Markets in 197 of the 337 metro areas nationwide returned to or exceeded their last normal levels of economic and housing activity in the third quarter of 2017, according to the National Association of Home Builders/First American Leading Markets Index (LMI). This represents a year-over-year net gain of 40 markets.

The index's nationwide score inched up to 1.03, meaning that based on current permit, price and employment data, the nationwide average is running at 103% of normal economic and housing activity. Meanwhile, 84% of markets have shown an improvement year over year.

However, individual components of the LMI are at different stages of recovery. While employment has reached 99% of normal activity and home price levels are well above normal at 155%, single-family permits are running at just 56% of normal activity.

In encouraging news, employment levels are at or above normal levels in 118 markets, a 10% increase over last quarter. At the same time, permits are also expanding, as the number of markets at or above normal levels grew to 70, a 6% increase over the last quarter. The LMI data show that permits have recovered from losses earlier in the year, but remain the sluggish component of the index.

"This report indicates that housing is growing at a gradual pace in markets nationwide, even as many parts of the country continue to recover from the recent hurricanes," said Granger MacDonald, NAHB chairman. "Continued job growth and increasing household formation should help the housing market make additional gains as we begin to close out 2017."

Robert Dietz, NAHB chief economist, added, "Home price appreciation remains the strongest component of the HMI, and strong employment numbers also bode well for the continued growth of the housing sector. While permits continue to inch upward, they remain the weakest element of the index and show that builders need to manage supply-side hurdles, such as rising material prices and labor shortages."

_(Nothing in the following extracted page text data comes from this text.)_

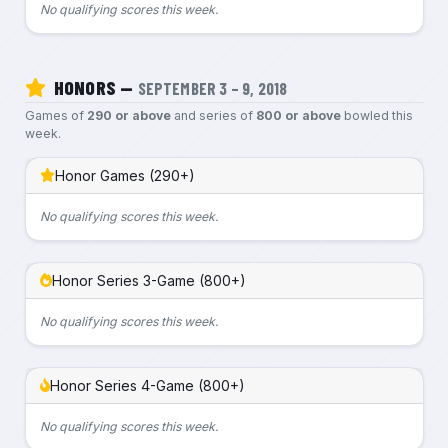
No qualifying scores this week.
HONORS —
SEPTEMBER 3 – 9, 2018
Games of
290 or above
and series of
800 or above
bowled this
week.
Honor Games (290+)
No qualifying scores this week.
Honor Series 3-Game (800+)
No qualifying scores this week.
Honor Series 4-Game (800+)
No qualifying scores this week.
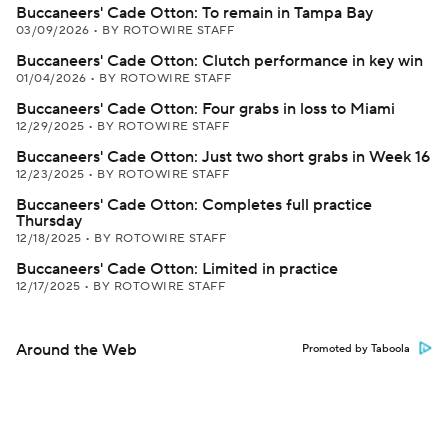
Buccaneers' Cade Otton: To remain in Tampa Bay
03/09/2026
•
BY ROTOWIRE STAFF
Buccaneers' Cade Otton: Clutch performance in key win
01/04/2026
•
BY ROTOWIRE STAFF
Buccaneers' Cade Otton: Four grabs in loss to Miami
12/29/2025
•
BY ROTOWIRE STAFF
Buccaneers' Cade Otton: Just two short grabs in Week 16
12/23/2025
•
BY ROTOWIRE STAFF
Buccaneers' Cade Otton: Completes full practice
Thursday
12/18/2025
•
BY ROTOWIRE STAFF
Buccaneers' Cade Otton: Limited in practice
12/17/2025
•
BY ROTOWIRE STAFF
Around the Web
Promoted by Taboola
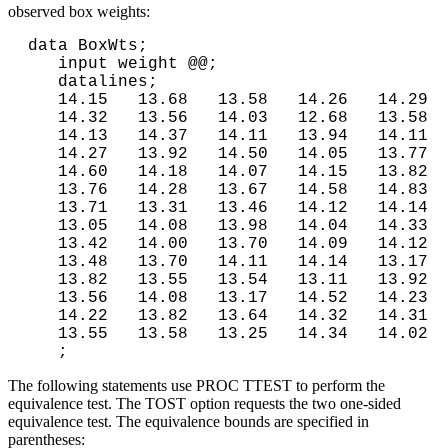
observed box weights:
data BoxWts;

   input weight @@;

   datalines;

   14.15   13.68   13.58   14.26   14.29

   14.32   13.56   14.03   12.68   13.58

   14.13   14.37   14.11   13.94   14.11

   14.27   13.92   14.50   14.05   13.77

   14.60   14.18   14.07   14.15   13.82

   13.76   14.28   13.67   14.58   14.83

   13.71   13.31   13.46   14.12   14.14

   13.05   14.08   13.98   14.04   14.33

   13.42   14.00   13.70   14.09   14.12

   13.48   13.70   14.11   14.14   13.17

   13.82   13.55   13.54   13.11   13.92

   13.56   14.08   13.17   14.52   14.23

   14.22   13.82   13.64   14.32   14.31

   13.55   13.58   13.25   14.34   14.02
The following statements use PROC TTEST to perform the
equivalence test. The TOST option requests the two one-sided
equivalence test. The equivalence bounds are specified in
parentheses:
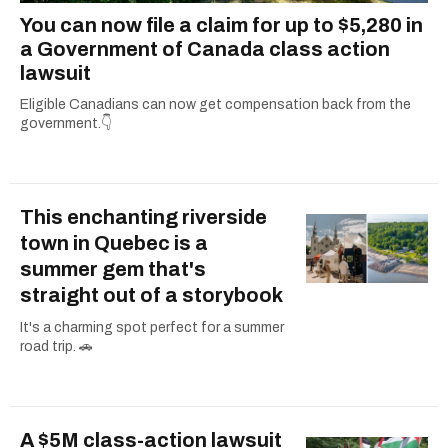
You can now file a claim for up to $5,280 in
a Government of Canada class action
lawsuit
Eligible Canadians can now get compensation back from the
government.👇
This enchanting riverside
town in Quebec is a
summer gem that's
straight out of a storybook
It's a charming spot perfect for a summer
road trip. 🚗
A $5M class-action lawsuit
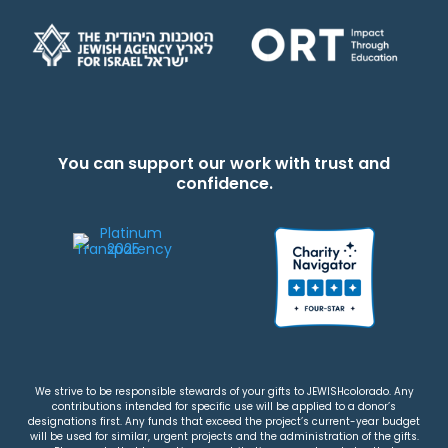
You can support our work with trust and
confidence.
We strive to be responsible stewards of your gifts to JEWISHcolorado. Any
contributions intended for specific use will be applied to a donor’s
designations first. Any funds that exceed the project’s current-year budget
will be used for similar, urgent projects and the administration of the gifts.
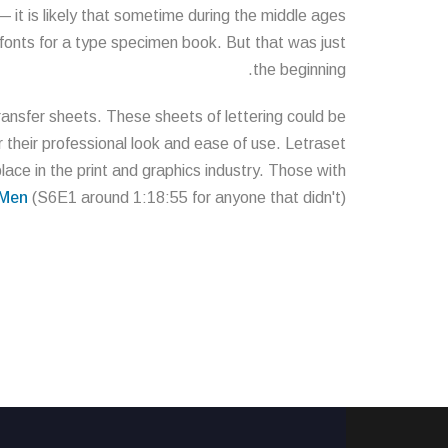
it is likely that sometime during the middle ages
 fonts for a type specimen book. But that was just
the beginning.
transfer sheets. These sheets of lettering could be
 their professional look and ease of use. Letraset
lace in the print and graphics industry. Those with
Men
(S6E1 around 1:18:55 for anyone that didn't).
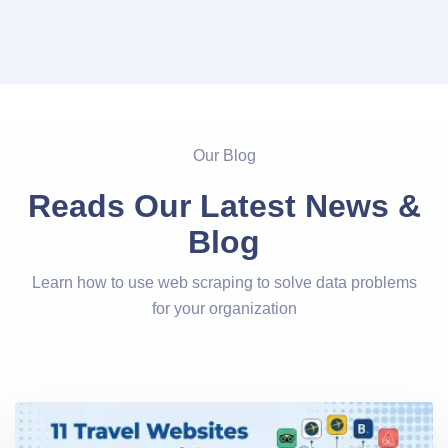
Our Blog
Reads Our Latest News &
Blog
Learn how to use web scraping to solve data problems
for your organization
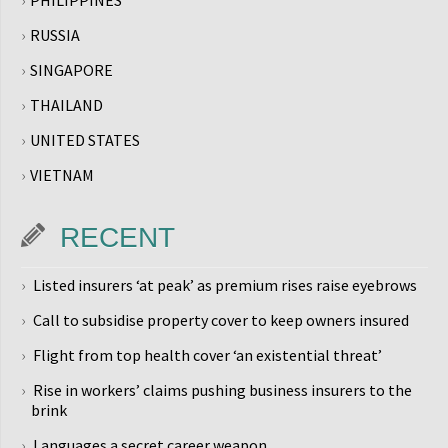
RUSSIA
SINGAPORE
THAILAND
UNITED STATES
VIETNAM
RECENT
Listed insurers ‘at peak’ as premium rises raise eyebrows
Call to subsidise property cover to keep owners insured
Flight from top health cover ‘an existential threat’
Rise in workers’ claims pushing business insurers to the
brink
Languages a secret career weapon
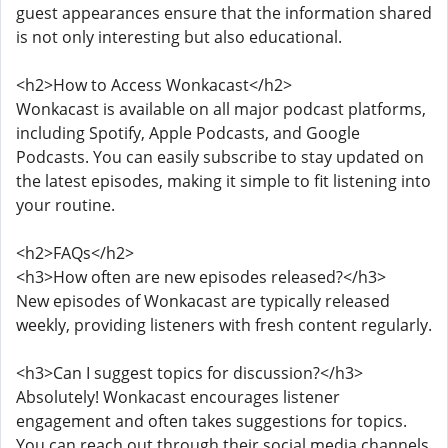
guest appearances ensure that the information shared
is not only interesting but also educational.
<h2>How to Access Wonkacast</h2>
Wonkacast is available on all major podcast platforms,
including Spotify, Apple Podcasts, and Google
Podcasts. You can easily subscribe to stay updated on
the latest episodes, making it simple to fit listening into
your routine.
<h2>FAQs</h2>
<h3>How often are new episodes released?</h3>
New episodes of Wonkacast are typically released
weekly, providing listeners with fresh content regularly.
<h3>Can I suggest topics for discussion?</h3>
Absolutely! Wonkacast encourages listener
engagement and often takes suggestions for topics.
You can reach out through their social media channels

Baton Rouge, La., continues to top the list of major metros on the LMI, with a score of 1.74, or 74% better than its historical normal market level. Other major metros leading the group include Oxnard, Calif.; Austin; Honolulu; and Provo, Utah. Rounding out the top 10 are San Jose, Calif.; Nashville, Tenn.; Spokane, Wash; Los Angeles; and Salt Lake City.

Among smaller metros, Odessa, Texas, has an LMI score of 2.25, meaning that it is now at more than double its market strength prior to the recession. Also at the top of that list are Midland, Texas; Walla, Walla, Wash.; Florence, Ala.; and Kingston, N.Y.